Ясно вместе с тем, что женское изображение, таящее в себе неведомые силы, может быть не только благостным, но и страшным. Еще в 1830 г., т.е. за много лет до знаменитой «Венеры Илльской» Мериме, в ЛГ выходит перевод новеллы Ожера «Последний Браччиано», практически с тем же самым сюжетом о статуе Венеры-мстительницы, убивающей своего возлюбленного в его брачную ночь — за то, что тот женится на другой.
С этой историей лишь весьма приблизительно соотносятся три пушкинских рассказа о карающем изображении, проанализированные Р. Якобсоном в его статье о мифологии статуи у Пушкина. В принципе, мы говорим о той ситуации, при которой пластический женский образ выступает в роли мертвой подруги героя, просыпающейся к губительной для него активности, причем изображение может сочетаться с мотивом движущегося трупа или вообще заменяться им. Сам по себе этот сюжет о неживой супруге-убийце у романтиков, конечно, тяготеет к балладе; но в русской литературе он обусловлен более широкой темой — все той же боязнью секса, совершенно чуждой Пушкину, но хорошо знакомой его современникам. Среди них был и Гоголь со своей инфернальной мертвой красавицей-панночкой в «Вие».
Его панночка — вовсе не языческая Венера из Ожера или Мериме; напротив, она тесно, даже слишком тесно связана с церковью, как и та ведьма из Саути — или из Жуковского, — которой героиня отчасти обязана своим посмертным существованием.

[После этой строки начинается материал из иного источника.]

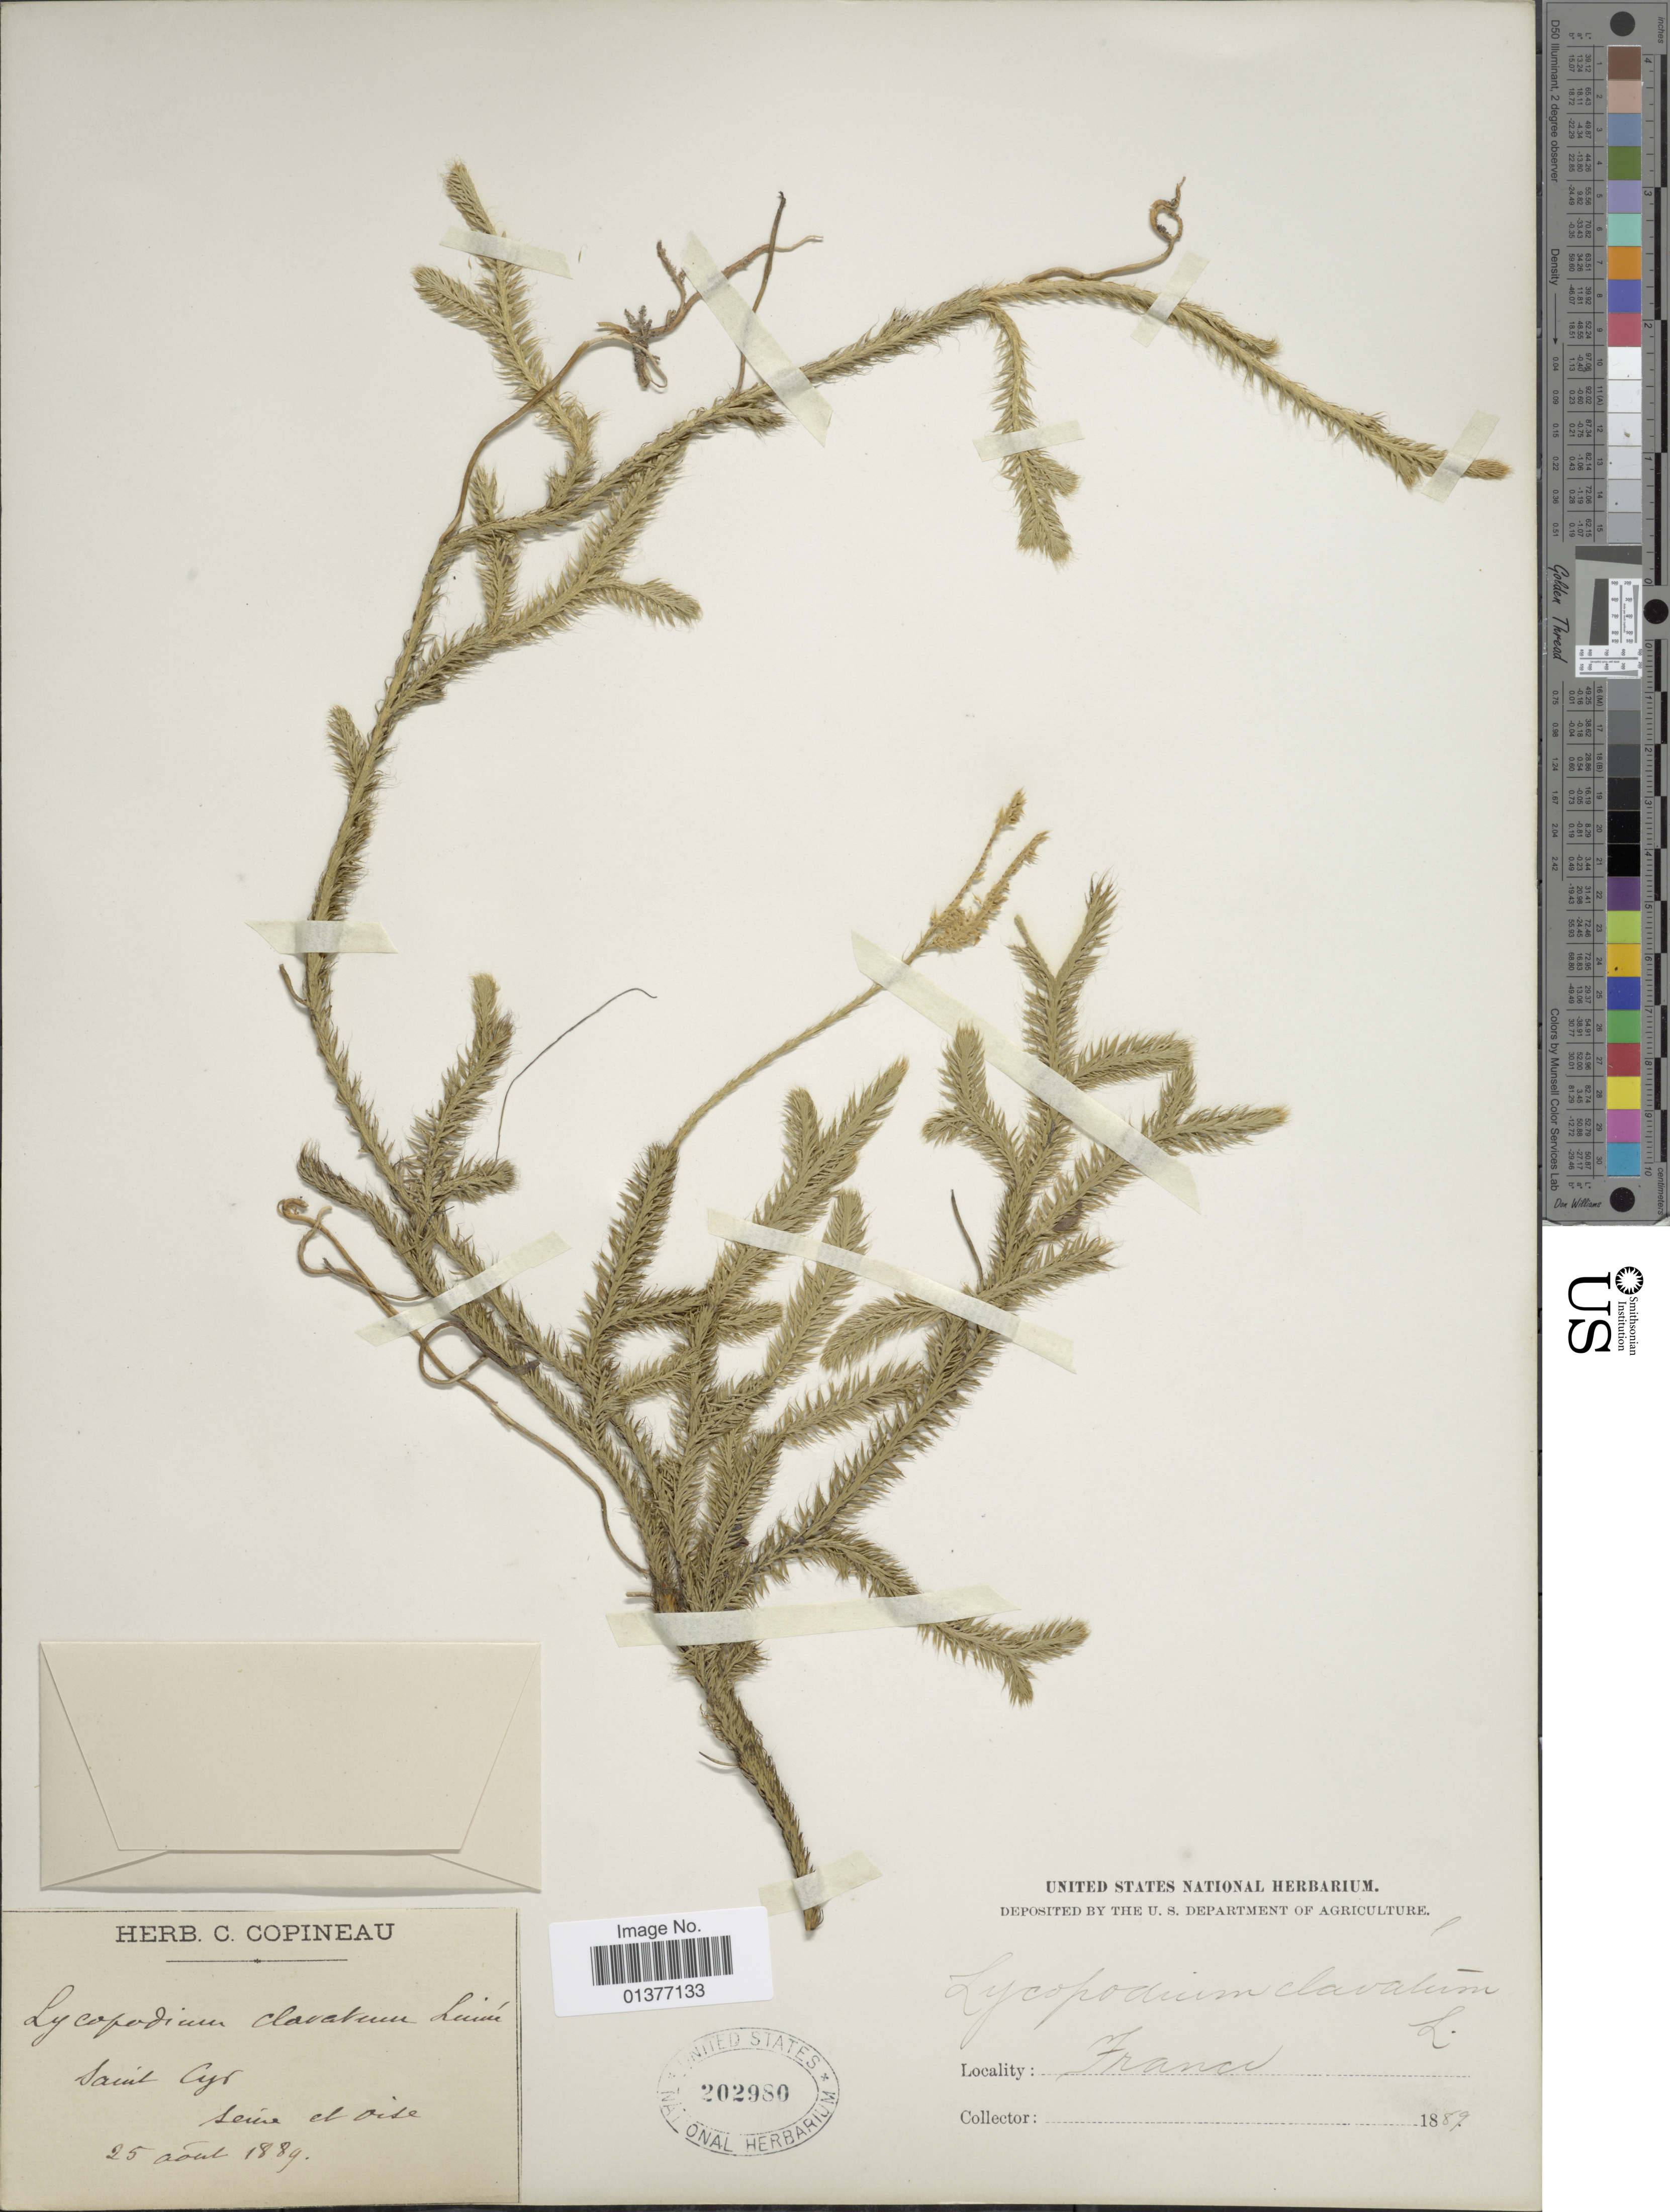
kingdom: Plantae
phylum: Tracheophyta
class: Lycopodiopsida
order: Lycopodiales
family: Lycopodiaceae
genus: Lycopodium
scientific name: Lycopodium clavatum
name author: L.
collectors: ex herb. C. Copineau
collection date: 1889-08-25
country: France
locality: Saint Cyr, seine et Oise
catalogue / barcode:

В этой церкви с ее мрачными образами и погибает Хома Брут.
За недостатком скульптурных идолов русский романтизм заменял их грозными иконами того же демонического или полудемонического свойства. Интересен тут рассказ П. Сумарокова «Белое привидение, или Невольное суеверие», изданный в начале 1831 г.91 и ставший, видимо, посредующим звеном между балладой Саути и «Вием» Гоголя, опубликованным через четыре года после рассказа. Помимо прочего, у П. Сумарокова четко прослеживается ассоциативная связь между образами страшной мертвой жены и такой же страшной Богородицы; но все смягчено обстановкой уютной бидермайеровской говорильни, которая изгоняет любые ужасы, сводя их к курьезному недоразумению. Бидермайеровский разговорный колорит широко представлен и в «Вие» (беседы на кухне и пр.), но он только оттеняет трагический разворот сюжета.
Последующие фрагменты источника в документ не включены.